Archive for the ‘schrödinger’ Category

The freewill thing and the QM thing

Monday, August 9th, 2010

I’m sure the following idea, exactly or perhaps with a little variation, has occurred to many of the people who’ve thought about free will and about quantum mechanics. It’s so elegant, I must put it down.

About free will, my most concise thought is in two parts:

(A) If you ask the question of whether you have it, the answer is a simple No, because when you’re asking it, you’re looking for it, and how can it be there when you’re doing something apart from freely willing, namely, asking the question?

(B) If you look back and observe your past actions, then you might see that for some actions, you have demonstrated free will.

The current context is the relation of that to quantum mechanics in the form of Schrödinger’s Cat.

Simply change the question from “Is the cat there” to “Can I know if the cat is there or not”.

Then, here’s what it looks like:

(A) When I try to answer the question of whether or not the cat is there, then I cannot know if the cat is there or not. That is, I cannot answer the question when I try to do it.

(B) If I don’t try to answer the question, then yes, there has to be an answer to the question.

As everyone (who has thought along these lines) knows, this idea can become many encyclopedias. So I’ll state my point here: these two funny things, about free will and about QM, are pretty much the same. “Pretty much” as in: The freewill thing is the “internal version,” and the QM thing is the “external version.”

The view from the inside and the view of the outside are the only two things in intellectual life. If my observation is correct, then the fundamental question is the same — or, at least, the respective fundamental questions are mirror images of each other.

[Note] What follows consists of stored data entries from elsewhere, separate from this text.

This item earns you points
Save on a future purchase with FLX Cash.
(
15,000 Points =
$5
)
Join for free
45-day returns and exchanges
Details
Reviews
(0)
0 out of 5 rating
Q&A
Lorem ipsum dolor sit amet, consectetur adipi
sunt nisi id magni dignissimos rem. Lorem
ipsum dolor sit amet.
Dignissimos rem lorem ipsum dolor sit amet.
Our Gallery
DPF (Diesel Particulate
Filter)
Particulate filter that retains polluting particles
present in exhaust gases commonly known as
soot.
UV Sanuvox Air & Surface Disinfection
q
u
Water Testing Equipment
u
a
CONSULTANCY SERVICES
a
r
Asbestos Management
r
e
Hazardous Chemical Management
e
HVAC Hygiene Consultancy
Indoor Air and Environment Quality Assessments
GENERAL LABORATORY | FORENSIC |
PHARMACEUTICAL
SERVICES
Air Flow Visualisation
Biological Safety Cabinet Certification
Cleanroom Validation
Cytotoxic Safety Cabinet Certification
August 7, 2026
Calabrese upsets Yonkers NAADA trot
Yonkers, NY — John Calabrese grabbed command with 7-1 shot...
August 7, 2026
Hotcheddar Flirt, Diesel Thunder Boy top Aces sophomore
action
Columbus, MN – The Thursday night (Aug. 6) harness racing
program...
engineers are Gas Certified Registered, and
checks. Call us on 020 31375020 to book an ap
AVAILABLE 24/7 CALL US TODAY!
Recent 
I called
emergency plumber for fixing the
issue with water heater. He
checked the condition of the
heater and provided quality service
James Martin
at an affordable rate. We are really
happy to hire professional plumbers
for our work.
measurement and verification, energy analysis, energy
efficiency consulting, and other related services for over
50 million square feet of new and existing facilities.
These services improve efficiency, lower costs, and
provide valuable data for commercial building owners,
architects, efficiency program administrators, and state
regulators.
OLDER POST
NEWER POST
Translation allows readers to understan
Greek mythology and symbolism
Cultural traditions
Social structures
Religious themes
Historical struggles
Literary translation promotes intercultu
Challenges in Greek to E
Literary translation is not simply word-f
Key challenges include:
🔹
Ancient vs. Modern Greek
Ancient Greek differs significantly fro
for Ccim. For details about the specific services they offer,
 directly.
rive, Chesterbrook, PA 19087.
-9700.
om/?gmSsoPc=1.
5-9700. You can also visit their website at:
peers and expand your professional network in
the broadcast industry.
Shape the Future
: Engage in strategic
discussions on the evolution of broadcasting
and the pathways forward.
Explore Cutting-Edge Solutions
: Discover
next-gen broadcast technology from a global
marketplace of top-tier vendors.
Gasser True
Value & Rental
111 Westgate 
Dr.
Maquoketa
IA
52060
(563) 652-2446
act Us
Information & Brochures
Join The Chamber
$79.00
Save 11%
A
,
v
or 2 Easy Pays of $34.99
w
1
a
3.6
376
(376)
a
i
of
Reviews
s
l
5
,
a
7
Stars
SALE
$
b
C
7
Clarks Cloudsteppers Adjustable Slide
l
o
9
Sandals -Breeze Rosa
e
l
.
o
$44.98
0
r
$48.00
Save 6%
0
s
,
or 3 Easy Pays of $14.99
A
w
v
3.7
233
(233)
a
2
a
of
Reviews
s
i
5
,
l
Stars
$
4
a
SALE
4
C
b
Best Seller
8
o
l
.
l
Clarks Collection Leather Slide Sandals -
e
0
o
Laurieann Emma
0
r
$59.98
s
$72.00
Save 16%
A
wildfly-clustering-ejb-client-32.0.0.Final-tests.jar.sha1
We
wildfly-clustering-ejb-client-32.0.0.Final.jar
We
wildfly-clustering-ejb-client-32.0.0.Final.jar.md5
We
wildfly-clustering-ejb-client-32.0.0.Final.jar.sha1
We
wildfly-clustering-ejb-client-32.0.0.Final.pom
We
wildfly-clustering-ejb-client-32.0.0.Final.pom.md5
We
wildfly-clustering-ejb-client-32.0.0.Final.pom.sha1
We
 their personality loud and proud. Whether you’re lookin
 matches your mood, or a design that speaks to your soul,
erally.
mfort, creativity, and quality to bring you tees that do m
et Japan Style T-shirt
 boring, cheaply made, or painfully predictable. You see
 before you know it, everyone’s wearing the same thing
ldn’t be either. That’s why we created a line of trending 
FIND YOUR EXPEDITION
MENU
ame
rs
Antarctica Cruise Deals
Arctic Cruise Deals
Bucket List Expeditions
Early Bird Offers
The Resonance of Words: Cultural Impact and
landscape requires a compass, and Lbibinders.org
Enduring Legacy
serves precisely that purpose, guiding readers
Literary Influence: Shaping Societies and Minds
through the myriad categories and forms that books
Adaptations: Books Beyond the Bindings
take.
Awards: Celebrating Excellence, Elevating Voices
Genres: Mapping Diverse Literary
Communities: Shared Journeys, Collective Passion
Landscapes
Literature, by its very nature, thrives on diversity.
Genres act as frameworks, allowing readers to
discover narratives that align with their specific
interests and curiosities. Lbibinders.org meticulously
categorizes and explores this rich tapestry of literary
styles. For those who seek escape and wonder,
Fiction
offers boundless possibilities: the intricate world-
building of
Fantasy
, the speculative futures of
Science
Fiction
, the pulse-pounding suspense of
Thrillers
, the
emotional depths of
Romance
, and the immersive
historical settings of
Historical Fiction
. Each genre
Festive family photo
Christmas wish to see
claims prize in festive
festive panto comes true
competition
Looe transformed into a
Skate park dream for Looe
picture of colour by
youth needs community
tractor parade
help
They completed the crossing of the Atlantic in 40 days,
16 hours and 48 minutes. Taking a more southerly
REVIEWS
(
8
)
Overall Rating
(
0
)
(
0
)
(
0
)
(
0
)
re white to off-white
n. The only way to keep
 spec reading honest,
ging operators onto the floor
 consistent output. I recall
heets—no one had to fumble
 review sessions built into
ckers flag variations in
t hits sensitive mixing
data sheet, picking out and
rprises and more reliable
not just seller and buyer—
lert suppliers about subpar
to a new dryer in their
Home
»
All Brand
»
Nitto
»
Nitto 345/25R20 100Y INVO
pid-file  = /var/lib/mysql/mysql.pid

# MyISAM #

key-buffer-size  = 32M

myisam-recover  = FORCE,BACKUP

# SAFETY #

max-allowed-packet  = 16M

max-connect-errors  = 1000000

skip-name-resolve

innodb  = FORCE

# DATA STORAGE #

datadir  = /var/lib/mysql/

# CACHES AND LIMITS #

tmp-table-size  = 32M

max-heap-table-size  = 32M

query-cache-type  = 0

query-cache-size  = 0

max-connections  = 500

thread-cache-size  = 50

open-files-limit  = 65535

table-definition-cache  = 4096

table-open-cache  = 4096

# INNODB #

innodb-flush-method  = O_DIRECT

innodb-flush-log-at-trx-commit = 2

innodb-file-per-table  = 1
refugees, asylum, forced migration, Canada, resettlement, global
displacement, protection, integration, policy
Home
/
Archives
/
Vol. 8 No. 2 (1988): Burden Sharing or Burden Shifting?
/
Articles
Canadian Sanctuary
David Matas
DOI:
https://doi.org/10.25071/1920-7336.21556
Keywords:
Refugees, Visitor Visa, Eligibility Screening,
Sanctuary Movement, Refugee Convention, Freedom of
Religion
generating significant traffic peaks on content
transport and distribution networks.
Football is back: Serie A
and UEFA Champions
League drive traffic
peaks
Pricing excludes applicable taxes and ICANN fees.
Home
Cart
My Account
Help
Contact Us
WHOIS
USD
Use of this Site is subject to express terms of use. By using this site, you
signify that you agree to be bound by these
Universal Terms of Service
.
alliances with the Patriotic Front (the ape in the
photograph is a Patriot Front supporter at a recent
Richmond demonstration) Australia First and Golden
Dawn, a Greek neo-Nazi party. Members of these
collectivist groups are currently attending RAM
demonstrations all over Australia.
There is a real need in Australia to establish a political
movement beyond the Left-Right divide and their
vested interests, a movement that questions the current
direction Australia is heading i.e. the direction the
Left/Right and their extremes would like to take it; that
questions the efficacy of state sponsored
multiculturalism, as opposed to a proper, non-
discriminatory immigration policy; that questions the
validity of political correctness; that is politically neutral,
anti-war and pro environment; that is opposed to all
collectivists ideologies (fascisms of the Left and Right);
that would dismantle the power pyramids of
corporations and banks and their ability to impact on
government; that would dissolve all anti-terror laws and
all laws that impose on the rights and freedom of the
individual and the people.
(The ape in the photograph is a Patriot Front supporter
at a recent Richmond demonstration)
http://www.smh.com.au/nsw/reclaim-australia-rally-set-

The third “thing” — namely, everyday operation and life in general — has no freewill question, neither a QM question; the killer tool is Probability. We know that QM comes down to probability in one sense. There is a way of thinking in which freewill also comes down to probability. The former is unappealing to the scientist in us; the latter is unappealing to the human. However, the former appeals to the human (“There is still a way in which QM can be described”), and the latter appeals to the scientist (“The freewill problem is indeed tractable”). This last bit is perhaps my real contribution to the topic.